GIVEN EXERCISE: Reproduce every line of the material below verbatim, from first to last.

ENTRIES:
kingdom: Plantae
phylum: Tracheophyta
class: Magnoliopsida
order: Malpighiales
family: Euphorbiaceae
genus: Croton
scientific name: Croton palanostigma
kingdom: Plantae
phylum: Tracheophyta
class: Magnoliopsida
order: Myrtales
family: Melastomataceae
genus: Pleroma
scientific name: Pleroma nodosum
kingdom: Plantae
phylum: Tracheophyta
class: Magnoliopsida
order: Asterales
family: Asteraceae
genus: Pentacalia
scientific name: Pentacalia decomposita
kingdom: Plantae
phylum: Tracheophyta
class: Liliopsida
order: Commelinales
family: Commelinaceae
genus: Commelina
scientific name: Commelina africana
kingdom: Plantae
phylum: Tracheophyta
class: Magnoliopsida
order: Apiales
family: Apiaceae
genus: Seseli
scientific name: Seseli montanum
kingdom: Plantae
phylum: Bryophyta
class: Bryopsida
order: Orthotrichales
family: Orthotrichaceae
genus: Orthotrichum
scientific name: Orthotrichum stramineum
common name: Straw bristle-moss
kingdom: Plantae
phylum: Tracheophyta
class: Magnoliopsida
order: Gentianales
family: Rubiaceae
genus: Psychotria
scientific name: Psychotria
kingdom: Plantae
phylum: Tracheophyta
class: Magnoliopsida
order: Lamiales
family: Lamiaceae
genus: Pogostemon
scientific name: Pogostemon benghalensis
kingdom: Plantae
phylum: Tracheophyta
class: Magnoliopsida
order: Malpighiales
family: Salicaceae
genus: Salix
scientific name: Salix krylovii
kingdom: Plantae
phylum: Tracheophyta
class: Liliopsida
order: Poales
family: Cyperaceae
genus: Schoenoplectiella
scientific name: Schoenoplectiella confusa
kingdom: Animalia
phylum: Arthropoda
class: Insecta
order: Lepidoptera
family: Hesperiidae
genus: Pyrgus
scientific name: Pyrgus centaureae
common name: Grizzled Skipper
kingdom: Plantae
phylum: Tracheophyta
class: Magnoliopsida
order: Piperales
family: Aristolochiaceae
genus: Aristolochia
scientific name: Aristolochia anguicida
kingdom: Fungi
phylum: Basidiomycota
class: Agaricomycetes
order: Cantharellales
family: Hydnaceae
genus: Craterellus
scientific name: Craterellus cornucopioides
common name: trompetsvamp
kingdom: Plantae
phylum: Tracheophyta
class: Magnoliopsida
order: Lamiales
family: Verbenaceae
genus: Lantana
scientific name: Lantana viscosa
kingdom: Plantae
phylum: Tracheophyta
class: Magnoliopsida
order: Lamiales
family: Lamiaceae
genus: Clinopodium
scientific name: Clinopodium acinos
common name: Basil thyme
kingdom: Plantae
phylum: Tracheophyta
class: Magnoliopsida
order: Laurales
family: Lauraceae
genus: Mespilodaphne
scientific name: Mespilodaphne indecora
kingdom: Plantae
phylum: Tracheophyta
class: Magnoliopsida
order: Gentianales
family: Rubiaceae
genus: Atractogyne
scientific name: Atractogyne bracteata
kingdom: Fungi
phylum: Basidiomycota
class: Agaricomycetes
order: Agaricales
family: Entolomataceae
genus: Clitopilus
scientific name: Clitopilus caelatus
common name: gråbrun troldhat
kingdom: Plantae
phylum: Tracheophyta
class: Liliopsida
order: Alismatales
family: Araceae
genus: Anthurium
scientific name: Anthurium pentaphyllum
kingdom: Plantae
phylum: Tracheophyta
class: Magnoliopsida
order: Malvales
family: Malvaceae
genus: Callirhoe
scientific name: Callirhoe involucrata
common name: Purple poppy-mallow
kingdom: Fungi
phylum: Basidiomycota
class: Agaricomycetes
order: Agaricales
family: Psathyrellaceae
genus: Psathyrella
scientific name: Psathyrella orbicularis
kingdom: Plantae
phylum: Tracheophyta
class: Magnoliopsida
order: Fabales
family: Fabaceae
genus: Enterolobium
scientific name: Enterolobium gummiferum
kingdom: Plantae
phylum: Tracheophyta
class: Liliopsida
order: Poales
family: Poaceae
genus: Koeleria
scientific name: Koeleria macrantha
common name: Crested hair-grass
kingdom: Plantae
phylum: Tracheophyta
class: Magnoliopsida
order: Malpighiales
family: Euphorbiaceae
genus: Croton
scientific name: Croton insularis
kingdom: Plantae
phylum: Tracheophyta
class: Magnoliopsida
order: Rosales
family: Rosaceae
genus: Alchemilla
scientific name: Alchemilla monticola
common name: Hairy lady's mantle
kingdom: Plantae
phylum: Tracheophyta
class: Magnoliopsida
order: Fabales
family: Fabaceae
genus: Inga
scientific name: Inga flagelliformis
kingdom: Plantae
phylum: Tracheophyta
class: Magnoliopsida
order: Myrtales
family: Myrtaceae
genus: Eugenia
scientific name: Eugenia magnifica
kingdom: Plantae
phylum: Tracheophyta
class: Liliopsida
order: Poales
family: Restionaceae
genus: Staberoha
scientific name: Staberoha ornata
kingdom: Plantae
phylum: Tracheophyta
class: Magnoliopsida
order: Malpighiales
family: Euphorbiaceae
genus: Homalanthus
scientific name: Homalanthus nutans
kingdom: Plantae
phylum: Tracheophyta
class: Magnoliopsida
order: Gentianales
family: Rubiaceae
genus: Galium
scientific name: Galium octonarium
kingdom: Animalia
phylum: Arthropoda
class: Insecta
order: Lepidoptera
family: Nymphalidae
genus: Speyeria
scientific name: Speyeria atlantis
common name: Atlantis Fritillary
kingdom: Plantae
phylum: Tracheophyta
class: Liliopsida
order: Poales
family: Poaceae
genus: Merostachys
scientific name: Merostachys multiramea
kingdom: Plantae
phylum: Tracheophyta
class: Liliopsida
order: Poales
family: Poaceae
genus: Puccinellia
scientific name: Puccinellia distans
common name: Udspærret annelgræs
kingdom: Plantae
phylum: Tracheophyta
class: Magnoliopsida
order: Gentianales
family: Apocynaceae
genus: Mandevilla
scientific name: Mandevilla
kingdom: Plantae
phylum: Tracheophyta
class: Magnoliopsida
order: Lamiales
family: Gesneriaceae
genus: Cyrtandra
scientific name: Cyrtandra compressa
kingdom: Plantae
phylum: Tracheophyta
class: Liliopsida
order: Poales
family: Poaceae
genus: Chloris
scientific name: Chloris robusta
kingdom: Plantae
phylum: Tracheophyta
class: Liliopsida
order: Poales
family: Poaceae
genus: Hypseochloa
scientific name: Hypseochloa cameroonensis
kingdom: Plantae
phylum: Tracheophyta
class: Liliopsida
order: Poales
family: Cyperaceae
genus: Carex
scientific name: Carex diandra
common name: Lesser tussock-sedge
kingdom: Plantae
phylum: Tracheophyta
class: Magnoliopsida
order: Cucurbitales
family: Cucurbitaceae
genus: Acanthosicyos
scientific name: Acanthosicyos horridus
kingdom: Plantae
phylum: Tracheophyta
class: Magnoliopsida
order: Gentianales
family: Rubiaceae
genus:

FINISHED EXERCISE:
kingdom: Plantae
phylum: Tracheophyta
class: Magnoliopsida
order: Malpighiales
family: Euphorbiaceae
genus: Croton
scientific name: Croton palanostigma
kingdom: Plantae
phylum: Tracheophyta
class: Magnoliopsida
order: Myrtales
family: Melastomataceae
genus: Pleroma
scientific name: Pleroma nodosum
kingdom: Plantae
phylum: Tracheophyta
class: Magnoliopsida
order: Asterales
family: Asteraceae
genus: Pentacalia
scientific name: Pentacalia decomposita
kingdom: Plantae
phylum: Tracheophyta
class: Liliopsida
order: Commelinales
family: Commelinaceae
genus: Commelina
scientific name: Commelina africana
kingdom: Plantae
phylum: Tracheophyta
class: Magnoliopsida
order: Apiales
family: Apiaceae
genus: Seseli
scientific name: Seseli montanum
kingdom: Plantae
phylum: Bryophyta
class: Bryopsida
order: Orthotrichales
family: Orthotrichaceae
genus: Orthotrichum
scientific name: Orthotrichum stramineum
common name: Straw bristle-moss
kingdom: Plantae
phylum: Tracheophyta
class: Magnoliopsida
order: Gentianales
family: Rubiaceae
genus: Psychotria
scientific name: Psychotria
kingdom: Plantae
phylum: Tracheophyta
class: Magnoliopsida
order: Lamiales
family: Lamiaceae
genus: Pogostemon
scientific name: Pogostemon benghalensis
kingdom: Plantae
phylum: Tracheophyta
class: Magnoliopsida
order: Malpighiales
family: Salicaceae
genus: Salix
scientific name: Salix krylovii
kingdom: Plantae
phylum: Tracheophyta
class: Liliopsida
order: Poales
family: Cyperaceae
genus: Schoenoplectiella
scientific name: Schoenoplectiella confusa
kingdom: Animalia
phylum: Arthropoda
class: Insecta
order: Lepidoptera
family: Hesperiidae
genus: Pyrgus
scientific name: Pyrgus centaureae
common name: Grizzled Skipper
kingdom: Plantae
phylum: Tracheophyta
class: Magnoliopsida
order: Piperales
family: Aristolochiaceae
genus: Aristolochia
scientific name: Aristolochia anguicida
kingdom: Fungi
phylum: Basidiomycota
class: Agaricomycetes
order: Cantharellales
family: Hydnaceae
genus: Craterellus
scientific name: Craterellus cornucopioides
common name: trompetsvamp
kingdom: Plantae
phylum: Tracheophyta
class: Magnoliopsida
order: Lamiales
family: Verbenaceae
genus: Lantana
scientific name: Lantana viscosa
kingdom: Plantae
phylum: Tracheophyta
class: Magnoliopsida
order: Lamiales
family: Lamiaceae
genus: Clinopodium
scientific name: Clinopodium acinos
common name: Basil thyme
kingdom: Plantae
phylum: Tracheophyta
class: Magnoliopsida
order: Laurales
family: Lauraceae
genus: Mespilodaphne
scientific name: Mespilodaphne indecora
kingdom: Plantae
phylum: Tracheophyta
class: Magnoliopsida
order: Gentianales
family: Rubiaceae
genus: Atractogyne
scientific name: Atractogyne bracteata
kingdom: Fungi
phylum: Basidiomycota
class: Agaricomycetes
order: Agaricales
family: Entolomataceae
genus: Clitopilus
scientific name: Clitopilus caelatus
common name: gråbrun troldhat
kingdom: Plantae
phylum: Tracheophyta
class: Liliopsida
order: Alismatales
family: Araceae
genus: Anthurium
scientific name: Anthurium pentaphyllum
kingdom: Plantae
phylum: Tracheophyta
class: Magnoliopsida
order: Malvales
family: Malvaceae
genus: Callirhoe
scientific name: Callirhoe involucrata
common name: Purple poppy-mallow
kingdom: Fungi
phylum: Basidiomycota
class: Agaricomycetes
order: Agaricales
family: Psathyrellaceae
genus: Psathyrella
scientific name: Psathyrella orbicularis
kingdom: Plantae
phylum: Tracheophyta
class: Magnoliopsida
order: Fabales
family: Fabaceae
genus: Enterolobium
scientific name: Enterolobium gummiferum
kingdom: Plantae
phylum: Tracheophyta
class: Liliopsida
order: Poales
family: Poaceae
genus: Koeleria
scientific name: Koeleria macrantha
common name: Crested hair-grass
kingdom: Plantae
phylum: Tracheophyta
class: Magnoliopsida
order: Malpighiales
family: Euphorbiaceae
genus: Croton
scientific name: Croton insularis
kingdom: Plantae
phylum: Tracheophyta
class: Magnoliopsida
order: Rosales
family: Rosaceae
genus: Alchemilla
scientific name: Alchemilla monticola
common name: Hairy lady's mantle
kingdom: Plantae
phylum: Tracheophyta
class: Magnoliopsida
order: Fabales
family: Fabaceae
genus: Inga
scientific name: Inga flagelliformis
kingdom: Plantae
phylum: Tracheophyta
class: Magnoliopsida
order: Myrtales
family: Myrtaceae
genus: Eugenia
scientific name: Eugenia magnifica
kingdom: Plantae
phylum: Tracheophyta
class: Liliopsida
order: Poales
family: Restionaceae
genus: Staberoha
scientific name: Staberoha ornata
kingdom: Plantae
phylum: Tracheophyta
class: Magnoliopsida
order: Malpighiales
family: Euphorbiaceae
genus: Homalanthus
scientific name: Homalanthus nutans
kingdom: Plantae
phylum: Tracheophyta
class: Magnoliopsida
order: Gentianales
family: Rubiaceae
genus: Galium
scientific name: Galium octonarium
kingdom: Animalia
phylum: Arthropoda
class: Insecta
order: Lepidoptera
family: Nymphalidae
genus: Speyeria
scientific name: Speyeria atlantis
common name: Atlantis Fritillary
kingdom: Plantae
phylum: Tracheophyta
class: Liliopsida
order: Poales
family: Poaceae
genus: Merostachys
scientific name: Merostachys multiramea
kingdom: Plantae
phylum: Tracheophyta
class: Liliopsida
order: Poales
family: Poaceae
genus: Puccinellia
scientific name: Puccinellia distans
common name: Udspærret annelgræs
kingdom: Plantae
phylum: Tracheophyta
class: Magnoliopsida
order: Gentianales
family: Apocynaceae
genus: Mandevilla
scientific name: Mandevilla
kingdom: Plantae
phylum: Tracheophyta
class: Magnoliopsida
order: Lamiales
family: Gesneriaceae
genus: Cyrtandra
scientific name: Cyrtandra compressa
kingdom: Plantae
phylum: Tracheophyta
class: Liliopsida
order: Poales
family: Poaceae
genus: Chloris
scientific name: Chloris robusta
kingdom: Plantae
phylum: Tracheophyta
class: Liliopsida
order: Poales
family: Poaceae
genus: Hypseochloa
scientific name: Hypseochloa cameroonensis
kingdom: Plantae
phylum: Tracheophyta
class: Liliopsida
order: Poales
family: Cyperaceae
genus: Carex
scientific name: Carex diandra
common name: Lesser tussock-sedge
kingdom: Plantae
phylum: Tracheophyta
class: Magnoliopsida
order: Cucurbitales
family: Cucurbitaceae
genus: Acanthosicyos
scientific name: Acanthosicyos horridus
kingdom: Plantae
phylum: Tracheophyta
class: Magnoliopsida
order: Gentianales
family: Rubiaceae
genus:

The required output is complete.